A multidisciplinary framework for deconstructing bots' pluripotency in dualistic antagonism
- URL: http://arxiv.org/abs/2402.15119v4
- Date: Sat, 11 May 2024 04:35:37 GMT
- Title: A multidisciplinary framework for deconstructing bots' pluripotency in dualistic antagonism
- Authors: Wentao Xu, Kazutoshi Sasahara, Jianxun Chu, Bin Wang, Wenlu Fan, Zhiwen Hu,
- Abstract summary: Bot-disseminated misinformation could subtly yet profoundly reshape societal processes.
We propose an interdisciplinary framework to characterise bots' emergent risks to civic discourse.
- Score: 7.152948800435588
- License: http://creativecommons.org/licenses/by/4.0/
- Abstract: Anthropomorphic social bots are engineered to emulate human verbal communication and generate toxic or inflammatory content across social networking services (SNSs).

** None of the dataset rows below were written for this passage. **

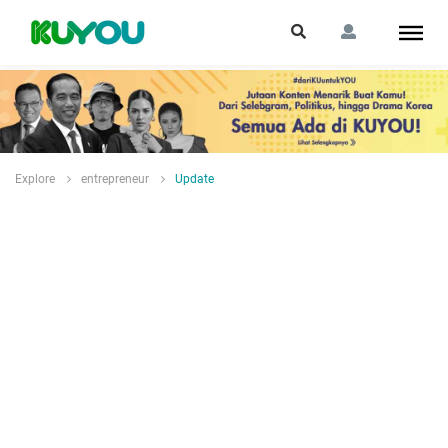
Explore
entrepreneur
Update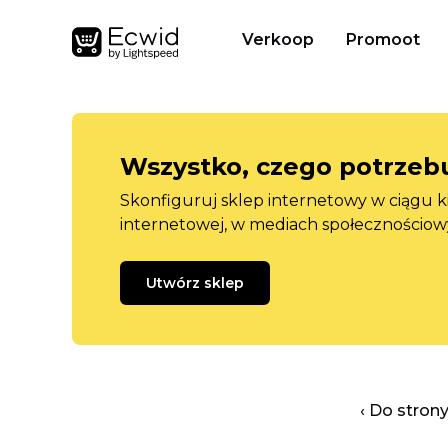
Verkoop
Promoot
Wszystko, czego potrzebu
Skonfiguruj sklep internetowy w ciągu k
internetowej, w mediach społecznościow
Utwórz sklep
‹ Do stron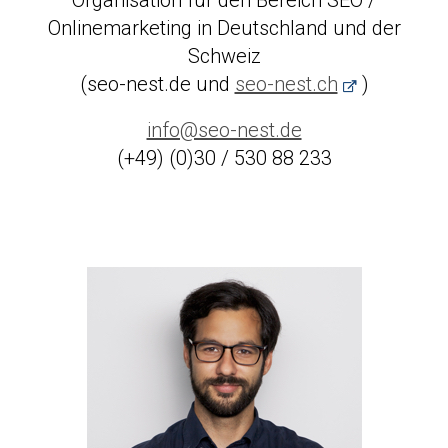
Organisation für den Bereich SEO /
Onlinemarketing in Deutschland und der
Schweiz
(seo-nest.de und
seo-nest.ch
)
info@seo-nest.de
(+49) (0)30 / 530 88 233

Bot-disseminated misinformation could subtly yet profoundly reshape societal processes by complexly interweaving factors like repeated disinformation exposure, amplified political polarization, compromised indicators of democratic health, shifted perceptions of national identity, propagation of false social norms, and manipulation of collective memory over time. However, extrapolating bots' pluripotency across hybridized, multilingual, and heterogeneous media ecologies from isolated SNS analyses remains largely unknown, underscoring the need for a comprehensive framework to characterise bots' emergent risks to civic discourse. Here we propose an interdisciplinary framework to characterise bots' pluripotency, incorporating quantification of influence, network dynamics monitoring, and interlingual feature analysis. When applied to the geopolitical discourse around the Russo-Ukrainian conflict, results from interlanguage toxicity profiling and network analysis elucidated spatiotemporal trajectories of pro-Russian and pro-Ukrainian human and bots across hybrid SNSs. Weaponized bots predominantly inhabited X, while human primarily populated Reddit in the social media warfare. This rigorous framework promises to elucidate interlingual homogeneity and heterogeneity in bots' pluripotent behaviours, revealing synergistic human-bot mechanisms underlying regimes of information manipulation, echo chamber formation, and collective memory manifestation in algorithmically structured societies.